▸ What this task involves
Among the lines below, copy exactly those from the one with "5: (424, 186, 1.90)" through the one with "19: (462, 145, 1.67)", counting both ends.

▸ Given records

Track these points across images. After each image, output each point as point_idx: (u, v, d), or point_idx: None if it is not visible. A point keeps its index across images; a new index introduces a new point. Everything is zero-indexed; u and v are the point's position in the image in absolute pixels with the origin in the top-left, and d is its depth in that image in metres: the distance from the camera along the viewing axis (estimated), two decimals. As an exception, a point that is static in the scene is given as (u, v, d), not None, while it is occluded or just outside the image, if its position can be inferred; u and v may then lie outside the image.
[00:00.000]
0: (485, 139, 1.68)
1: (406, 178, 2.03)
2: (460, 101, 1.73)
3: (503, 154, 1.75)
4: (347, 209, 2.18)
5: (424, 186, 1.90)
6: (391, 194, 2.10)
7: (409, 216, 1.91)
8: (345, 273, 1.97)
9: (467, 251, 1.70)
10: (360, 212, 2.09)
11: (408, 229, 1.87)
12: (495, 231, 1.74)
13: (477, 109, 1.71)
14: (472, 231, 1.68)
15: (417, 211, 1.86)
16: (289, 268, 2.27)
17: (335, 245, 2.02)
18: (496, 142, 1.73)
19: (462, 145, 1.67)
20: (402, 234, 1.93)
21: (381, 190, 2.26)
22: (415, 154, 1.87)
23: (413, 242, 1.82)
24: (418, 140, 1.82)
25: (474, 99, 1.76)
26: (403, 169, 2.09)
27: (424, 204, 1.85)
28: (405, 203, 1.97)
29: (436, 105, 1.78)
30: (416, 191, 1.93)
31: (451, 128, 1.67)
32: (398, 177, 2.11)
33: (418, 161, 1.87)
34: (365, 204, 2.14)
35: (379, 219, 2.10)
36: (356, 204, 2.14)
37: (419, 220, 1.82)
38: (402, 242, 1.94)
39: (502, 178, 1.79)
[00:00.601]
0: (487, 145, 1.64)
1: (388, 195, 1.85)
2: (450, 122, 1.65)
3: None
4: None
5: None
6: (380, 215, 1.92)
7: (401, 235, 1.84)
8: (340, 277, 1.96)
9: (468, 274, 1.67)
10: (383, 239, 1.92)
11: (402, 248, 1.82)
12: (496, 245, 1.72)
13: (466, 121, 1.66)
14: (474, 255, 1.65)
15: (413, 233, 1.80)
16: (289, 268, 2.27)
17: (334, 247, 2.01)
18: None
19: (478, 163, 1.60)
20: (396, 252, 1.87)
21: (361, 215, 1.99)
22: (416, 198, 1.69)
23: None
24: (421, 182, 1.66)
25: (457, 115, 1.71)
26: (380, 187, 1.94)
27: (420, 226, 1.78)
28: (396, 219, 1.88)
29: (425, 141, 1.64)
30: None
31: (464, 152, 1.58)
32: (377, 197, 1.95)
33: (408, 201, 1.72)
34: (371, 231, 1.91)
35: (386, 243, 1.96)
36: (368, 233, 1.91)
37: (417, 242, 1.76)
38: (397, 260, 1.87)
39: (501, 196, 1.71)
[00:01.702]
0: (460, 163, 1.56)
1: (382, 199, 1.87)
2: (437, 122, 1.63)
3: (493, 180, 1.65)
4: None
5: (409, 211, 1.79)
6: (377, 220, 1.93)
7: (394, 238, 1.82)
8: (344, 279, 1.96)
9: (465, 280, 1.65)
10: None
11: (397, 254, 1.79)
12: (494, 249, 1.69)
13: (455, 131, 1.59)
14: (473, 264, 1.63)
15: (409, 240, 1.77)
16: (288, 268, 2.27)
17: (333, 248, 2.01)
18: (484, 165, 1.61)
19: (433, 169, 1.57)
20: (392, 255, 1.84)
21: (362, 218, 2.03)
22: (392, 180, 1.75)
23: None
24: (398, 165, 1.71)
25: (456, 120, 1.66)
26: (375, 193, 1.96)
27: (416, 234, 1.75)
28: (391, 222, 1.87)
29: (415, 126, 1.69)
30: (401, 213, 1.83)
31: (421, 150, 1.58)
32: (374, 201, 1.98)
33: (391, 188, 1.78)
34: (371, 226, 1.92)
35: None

▸ Response for this exercise
5: (424, 186, 1.90)
6: (391, 194, 2.10)
7: (409, 216, 1.91)
8: (345, 273, 1.97)
9: (467, 251, 1.70)
10: (360, 212, 2.09)
11: (408, 229, 1.87)
12: (495, 231, 1.74)
13: (477, 109, 1.71)
14: (472, 231, 1.68)
15: (417, 211, 1.86)
16: (289, 268, 2.27)
17: (335, 245, 2.02)
18: (496, 142, 1.73)
19: (462, 145, 1.67)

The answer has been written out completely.